[What to do] Copy the records from the line with "country: Chile" to the line with "country: China", substituting "collector no." for "collector number" and leaving everything else unchanged.
— Start —
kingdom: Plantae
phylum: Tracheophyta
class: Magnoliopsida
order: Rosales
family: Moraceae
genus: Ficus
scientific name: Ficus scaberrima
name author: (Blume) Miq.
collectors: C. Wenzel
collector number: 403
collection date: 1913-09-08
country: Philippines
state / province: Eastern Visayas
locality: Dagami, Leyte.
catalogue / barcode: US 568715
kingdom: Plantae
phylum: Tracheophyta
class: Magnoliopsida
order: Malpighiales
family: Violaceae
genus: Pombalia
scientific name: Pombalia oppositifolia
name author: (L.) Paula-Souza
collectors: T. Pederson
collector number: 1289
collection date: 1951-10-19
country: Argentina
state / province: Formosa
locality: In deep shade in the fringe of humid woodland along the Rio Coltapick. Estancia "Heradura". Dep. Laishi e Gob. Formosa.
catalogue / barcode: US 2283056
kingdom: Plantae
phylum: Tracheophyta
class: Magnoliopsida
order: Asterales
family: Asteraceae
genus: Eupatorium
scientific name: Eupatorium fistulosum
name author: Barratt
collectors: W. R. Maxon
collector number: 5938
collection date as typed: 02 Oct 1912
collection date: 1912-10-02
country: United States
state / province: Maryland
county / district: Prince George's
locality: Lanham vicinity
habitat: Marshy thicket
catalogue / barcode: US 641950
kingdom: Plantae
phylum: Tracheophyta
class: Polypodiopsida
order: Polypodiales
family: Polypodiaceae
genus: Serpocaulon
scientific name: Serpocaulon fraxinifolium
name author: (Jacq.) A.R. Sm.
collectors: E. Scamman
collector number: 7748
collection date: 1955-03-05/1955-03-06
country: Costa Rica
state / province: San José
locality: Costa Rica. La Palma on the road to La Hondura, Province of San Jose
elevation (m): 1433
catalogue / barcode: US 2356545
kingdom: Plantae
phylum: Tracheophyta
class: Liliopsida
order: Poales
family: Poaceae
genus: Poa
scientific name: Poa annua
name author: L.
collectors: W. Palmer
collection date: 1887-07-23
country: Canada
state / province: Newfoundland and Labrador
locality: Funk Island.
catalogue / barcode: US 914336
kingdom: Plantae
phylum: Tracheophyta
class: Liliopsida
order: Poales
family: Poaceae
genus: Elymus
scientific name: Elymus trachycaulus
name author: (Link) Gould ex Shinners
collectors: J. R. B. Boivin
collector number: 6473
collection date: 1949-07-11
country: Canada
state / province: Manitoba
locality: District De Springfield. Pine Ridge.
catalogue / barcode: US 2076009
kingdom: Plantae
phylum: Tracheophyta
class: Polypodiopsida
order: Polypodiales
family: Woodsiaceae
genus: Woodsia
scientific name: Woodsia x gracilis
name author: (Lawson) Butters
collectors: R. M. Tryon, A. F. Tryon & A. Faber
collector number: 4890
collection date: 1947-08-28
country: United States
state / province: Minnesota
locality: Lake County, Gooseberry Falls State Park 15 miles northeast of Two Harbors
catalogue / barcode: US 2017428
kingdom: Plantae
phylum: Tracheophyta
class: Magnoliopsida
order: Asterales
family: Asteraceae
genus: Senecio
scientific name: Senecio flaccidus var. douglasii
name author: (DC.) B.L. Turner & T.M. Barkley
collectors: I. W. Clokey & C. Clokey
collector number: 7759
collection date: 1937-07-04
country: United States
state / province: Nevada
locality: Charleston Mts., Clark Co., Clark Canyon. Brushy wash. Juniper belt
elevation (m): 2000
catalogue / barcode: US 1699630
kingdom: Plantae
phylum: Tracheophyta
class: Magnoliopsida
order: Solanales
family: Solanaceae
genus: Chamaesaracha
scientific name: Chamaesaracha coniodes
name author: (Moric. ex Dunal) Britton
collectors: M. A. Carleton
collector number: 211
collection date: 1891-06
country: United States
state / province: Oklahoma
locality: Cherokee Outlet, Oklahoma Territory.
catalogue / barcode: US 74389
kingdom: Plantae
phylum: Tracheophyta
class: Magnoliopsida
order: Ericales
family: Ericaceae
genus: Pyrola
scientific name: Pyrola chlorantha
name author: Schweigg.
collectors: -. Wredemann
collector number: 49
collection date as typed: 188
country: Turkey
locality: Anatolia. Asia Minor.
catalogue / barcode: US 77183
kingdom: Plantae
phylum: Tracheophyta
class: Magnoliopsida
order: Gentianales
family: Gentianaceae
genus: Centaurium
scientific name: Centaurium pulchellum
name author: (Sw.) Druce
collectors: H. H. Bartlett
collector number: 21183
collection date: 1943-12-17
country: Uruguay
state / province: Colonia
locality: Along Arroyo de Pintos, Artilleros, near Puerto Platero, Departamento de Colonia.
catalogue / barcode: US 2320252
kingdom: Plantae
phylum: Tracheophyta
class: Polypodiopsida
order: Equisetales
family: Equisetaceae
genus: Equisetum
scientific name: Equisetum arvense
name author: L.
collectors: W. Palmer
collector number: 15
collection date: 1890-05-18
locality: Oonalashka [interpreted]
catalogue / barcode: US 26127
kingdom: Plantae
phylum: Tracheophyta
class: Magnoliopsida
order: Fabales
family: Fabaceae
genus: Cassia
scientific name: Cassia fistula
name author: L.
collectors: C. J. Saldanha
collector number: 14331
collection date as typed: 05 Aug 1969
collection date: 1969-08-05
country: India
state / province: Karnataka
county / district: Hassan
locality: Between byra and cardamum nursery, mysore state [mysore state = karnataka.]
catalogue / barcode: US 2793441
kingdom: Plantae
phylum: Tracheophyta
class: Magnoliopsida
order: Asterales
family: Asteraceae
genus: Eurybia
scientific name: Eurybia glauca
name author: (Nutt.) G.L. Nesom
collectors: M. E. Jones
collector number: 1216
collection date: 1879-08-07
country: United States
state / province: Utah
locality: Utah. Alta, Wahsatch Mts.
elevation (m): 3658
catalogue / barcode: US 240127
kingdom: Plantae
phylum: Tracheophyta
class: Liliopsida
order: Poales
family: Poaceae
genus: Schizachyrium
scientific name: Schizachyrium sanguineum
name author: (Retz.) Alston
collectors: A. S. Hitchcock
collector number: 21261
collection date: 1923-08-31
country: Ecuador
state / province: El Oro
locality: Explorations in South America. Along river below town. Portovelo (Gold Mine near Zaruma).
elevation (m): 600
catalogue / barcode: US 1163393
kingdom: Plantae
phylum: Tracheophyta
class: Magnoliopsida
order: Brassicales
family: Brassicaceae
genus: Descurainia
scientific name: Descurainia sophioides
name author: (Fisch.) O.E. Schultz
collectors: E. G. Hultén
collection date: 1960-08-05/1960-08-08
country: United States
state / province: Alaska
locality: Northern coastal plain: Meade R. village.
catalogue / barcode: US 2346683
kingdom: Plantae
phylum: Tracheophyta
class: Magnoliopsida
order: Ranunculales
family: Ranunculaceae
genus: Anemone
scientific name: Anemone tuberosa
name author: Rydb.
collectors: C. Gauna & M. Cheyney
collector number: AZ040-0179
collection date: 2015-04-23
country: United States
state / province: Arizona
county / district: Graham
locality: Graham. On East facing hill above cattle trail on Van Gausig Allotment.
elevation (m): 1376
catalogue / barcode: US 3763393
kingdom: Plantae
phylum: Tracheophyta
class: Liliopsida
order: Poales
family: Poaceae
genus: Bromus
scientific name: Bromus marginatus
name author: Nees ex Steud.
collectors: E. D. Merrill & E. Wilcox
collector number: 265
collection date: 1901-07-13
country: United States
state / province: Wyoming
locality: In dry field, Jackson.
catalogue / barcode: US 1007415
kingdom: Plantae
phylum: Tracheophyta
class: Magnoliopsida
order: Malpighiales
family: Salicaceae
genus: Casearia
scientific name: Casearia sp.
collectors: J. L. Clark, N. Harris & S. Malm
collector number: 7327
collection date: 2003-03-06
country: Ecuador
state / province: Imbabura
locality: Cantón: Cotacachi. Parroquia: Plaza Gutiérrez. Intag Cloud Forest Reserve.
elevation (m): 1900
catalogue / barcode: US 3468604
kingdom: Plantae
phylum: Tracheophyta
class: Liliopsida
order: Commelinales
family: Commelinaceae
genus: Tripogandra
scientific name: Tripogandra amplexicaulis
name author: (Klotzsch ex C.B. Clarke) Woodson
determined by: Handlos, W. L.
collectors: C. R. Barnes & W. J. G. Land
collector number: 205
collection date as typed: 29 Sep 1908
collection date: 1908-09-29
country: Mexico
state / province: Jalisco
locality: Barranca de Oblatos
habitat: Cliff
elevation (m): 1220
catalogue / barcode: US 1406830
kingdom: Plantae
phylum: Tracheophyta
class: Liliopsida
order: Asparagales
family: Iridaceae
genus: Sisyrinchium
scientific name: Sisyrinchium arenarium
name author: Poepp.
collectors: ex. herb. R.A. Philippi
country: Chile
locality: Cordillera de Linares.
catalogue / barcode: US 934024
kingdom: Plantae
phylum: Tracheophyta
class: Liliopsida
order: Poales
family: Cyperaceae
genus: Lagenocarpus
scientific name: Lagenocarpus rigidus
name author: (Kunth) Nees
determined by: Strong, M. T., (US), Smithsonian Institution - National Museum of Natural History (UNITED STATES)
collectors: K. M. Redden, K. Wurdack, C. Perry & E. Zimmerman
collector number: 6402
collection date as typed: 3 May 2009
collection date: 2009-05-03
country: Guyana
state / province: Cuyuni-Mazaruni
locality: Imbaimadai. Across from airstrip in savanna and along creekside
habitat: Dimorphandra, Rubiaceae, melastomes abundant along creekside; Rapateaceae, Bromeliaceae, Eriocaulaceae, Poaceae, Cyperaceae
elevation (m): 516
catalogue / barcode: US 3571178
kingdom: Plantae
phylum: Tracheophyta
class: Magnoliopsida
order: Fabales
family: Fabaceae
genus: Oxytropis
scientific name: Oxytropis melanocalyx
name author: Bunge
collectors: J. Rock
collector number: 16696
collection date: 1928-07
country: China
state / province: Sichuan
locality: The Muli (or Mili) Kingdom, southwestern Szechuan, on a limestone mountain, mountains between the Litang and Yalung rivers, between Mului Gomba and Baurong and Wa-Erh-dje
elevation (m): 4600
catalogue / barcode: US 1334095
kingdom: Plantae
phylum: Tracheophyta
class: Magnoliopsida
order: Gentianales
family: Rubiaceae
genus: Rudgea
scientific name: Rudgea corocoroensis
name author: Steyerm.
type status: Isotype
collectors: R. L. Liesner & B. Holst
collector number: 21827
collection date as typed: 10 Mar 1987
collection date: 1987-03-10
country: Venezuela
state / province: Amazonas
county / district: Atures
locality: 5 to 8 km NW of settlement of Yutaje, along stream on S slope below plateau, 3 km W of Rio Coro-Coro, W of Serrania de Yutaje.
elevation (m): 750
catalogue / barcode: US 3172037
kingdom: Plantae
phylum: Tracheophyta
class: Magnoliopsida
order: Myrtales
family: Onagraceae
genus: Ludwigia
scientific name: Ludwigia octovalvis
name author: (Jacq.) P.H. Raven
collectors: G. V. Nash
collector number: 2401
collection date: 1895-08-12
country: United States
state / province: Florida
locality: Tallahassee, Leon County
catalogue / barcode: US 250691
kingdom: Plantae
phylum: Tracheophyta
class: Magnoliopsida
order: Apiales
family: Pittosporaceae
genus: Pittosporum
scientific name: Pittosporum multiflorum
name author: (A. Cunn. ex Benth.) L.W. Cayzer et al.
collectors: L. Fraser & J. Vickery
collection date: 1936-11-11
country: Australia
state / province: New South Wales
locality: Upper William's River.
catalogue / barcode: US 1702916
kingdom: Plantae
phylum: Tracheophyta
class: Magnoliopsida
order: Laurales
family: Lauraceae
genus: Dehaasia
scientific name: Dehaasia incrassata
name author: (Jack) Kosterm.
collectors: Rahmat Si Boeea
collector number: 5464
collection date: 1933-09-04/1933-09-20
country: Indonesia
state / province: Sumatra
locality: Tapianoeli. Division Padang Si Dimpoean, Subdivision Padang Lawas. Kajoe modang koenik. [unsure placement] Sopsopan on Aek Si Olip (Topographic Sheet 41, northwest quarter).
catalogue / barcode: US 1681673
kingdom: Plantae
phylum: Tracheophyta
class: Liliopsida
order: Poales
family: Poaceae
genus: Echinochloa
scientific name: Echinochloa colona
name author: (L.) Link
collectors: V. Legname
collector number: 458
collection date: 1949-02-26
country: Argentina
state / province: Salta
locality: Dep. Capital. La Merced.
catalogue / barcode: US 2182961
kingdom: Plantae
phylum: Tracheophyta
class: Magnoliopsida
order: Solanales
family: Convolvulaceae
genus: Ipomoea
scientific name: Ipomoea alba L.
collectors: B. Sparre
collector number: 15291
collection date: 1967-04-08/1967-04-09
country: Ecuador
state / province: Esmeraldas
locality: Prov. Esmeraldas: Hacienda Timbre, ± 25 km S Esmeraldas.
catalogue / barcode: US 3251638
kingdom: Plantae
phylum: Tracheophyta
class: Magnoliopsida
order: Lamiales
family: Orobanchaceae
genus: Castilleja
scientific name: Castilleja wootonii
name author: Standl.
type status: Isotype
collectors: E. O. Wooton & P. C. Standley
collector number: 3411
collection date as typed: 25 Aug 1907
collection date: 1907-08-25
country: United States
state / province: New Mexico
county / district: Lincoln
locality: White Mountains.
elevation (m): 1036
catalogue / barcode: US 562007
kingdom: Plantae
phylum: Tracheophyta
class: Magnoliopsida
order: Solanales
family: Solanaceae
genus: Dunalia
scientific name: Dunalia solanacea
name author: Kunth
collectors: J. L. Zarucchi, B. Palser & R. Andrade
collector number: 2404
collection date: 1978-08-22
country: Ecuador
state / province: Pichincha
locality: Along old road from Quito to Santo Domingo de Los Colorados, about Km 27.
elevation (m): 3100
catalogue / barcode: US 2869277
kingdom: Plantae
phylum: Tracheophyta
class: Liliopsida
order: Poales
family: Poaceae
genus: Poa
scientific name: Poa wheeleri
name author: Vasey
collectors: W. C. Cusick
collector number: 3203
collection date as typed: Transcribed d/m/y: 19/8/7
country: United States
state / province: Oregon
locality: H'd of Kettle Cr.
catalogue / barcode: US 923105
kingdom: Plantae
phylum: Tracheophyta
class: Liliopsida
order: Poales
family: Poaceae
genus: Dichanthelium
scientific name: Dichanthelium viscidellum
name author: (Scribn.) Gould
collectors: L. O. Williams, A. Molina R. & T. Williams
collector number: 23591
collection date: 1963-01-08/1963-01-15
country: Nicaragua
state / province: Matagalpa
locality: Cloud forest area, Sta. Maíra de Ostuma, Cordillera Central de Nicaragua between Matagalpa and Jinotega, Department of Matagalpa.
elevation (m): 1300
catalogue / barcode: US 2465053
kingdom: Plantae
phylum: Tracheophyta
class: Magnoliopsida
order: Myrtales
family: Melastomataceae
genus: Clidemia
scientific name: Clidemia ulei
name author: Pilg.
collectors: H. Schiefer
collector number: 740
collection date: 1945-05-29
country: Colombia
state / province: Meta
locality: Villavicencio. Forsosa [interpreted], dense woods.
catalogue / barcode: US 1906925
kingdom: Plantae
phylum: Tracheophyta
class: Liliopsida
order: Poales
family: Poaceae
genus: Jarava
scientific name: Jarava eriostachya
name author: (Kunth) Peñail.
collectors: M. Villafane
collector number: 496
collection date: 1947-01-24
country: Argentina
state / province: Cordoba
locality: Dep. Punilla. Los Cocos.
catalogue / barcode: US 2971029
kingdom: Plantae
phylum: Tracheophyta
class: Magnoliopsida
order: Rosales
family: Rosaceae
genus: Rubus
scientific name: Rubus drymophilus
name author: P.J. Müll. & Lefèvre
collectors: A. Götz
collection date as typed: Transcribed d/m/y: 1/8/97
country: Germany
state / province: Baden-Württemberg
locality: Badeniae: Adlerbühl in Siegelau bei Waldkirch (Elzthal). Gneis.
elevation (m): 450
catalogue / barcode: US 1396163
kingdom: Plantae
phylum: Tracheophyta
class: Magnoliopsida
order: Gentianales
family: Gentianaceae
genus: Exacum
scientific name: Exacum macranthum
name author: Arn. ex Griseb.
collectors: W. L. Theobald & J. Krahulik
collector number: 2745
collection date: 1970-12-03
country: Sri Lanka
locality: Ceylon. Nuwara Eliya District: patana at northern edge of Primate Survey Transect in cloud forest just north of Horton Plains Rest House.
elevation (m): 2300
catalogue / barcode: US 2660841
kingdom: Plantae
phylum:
— End —
[Answer to the problem]
country: Chile
locality: Cordillera de Linares.
catalogue / barcode: US 934024
kingdom: Plantae
phylum: Tracheophyta
class: Liliopsida
order: Poales
family: Cyperaceae
genus: Lagenocarpus
scientific name: Lagenocarpus rigidus
name author: (Kunth) Nees
determined by: Strong, M. T., (US), Smithsonian Institution - National Museum of Natural History (UNITED STATES)
collectors: K. M. Redden, K. Wurdack, C. Perry & E. Zimmerman
collector no.: 6402
collection date as typed: 3 May 2009
collection date: 2009-05-03
country: Guyana
state / province: Cuyuni-Mazaruni
locality: Imbaimadai. Across from airstrip in savanna and along creekside
habitat: Dimorphandra, Rubiaceae, melastomes abundant along creekside; Rapateaceae, Bromeliaceae, Eriocaulaceae, Poaceae, Cyperaceae
elevation (m): 516
catalogue / barcode: US 3571178
kingdom: Plantae
phylum: Tracheophyta
class: Magnoliopsida
order: Fabales
family: Fabaceae
genus: Oxytropis
scientific name: Oxytropis melanocalyx
name author: Bunge
collectors: J. Rock
collector no.: 16696
collection date: 1928-07
country: China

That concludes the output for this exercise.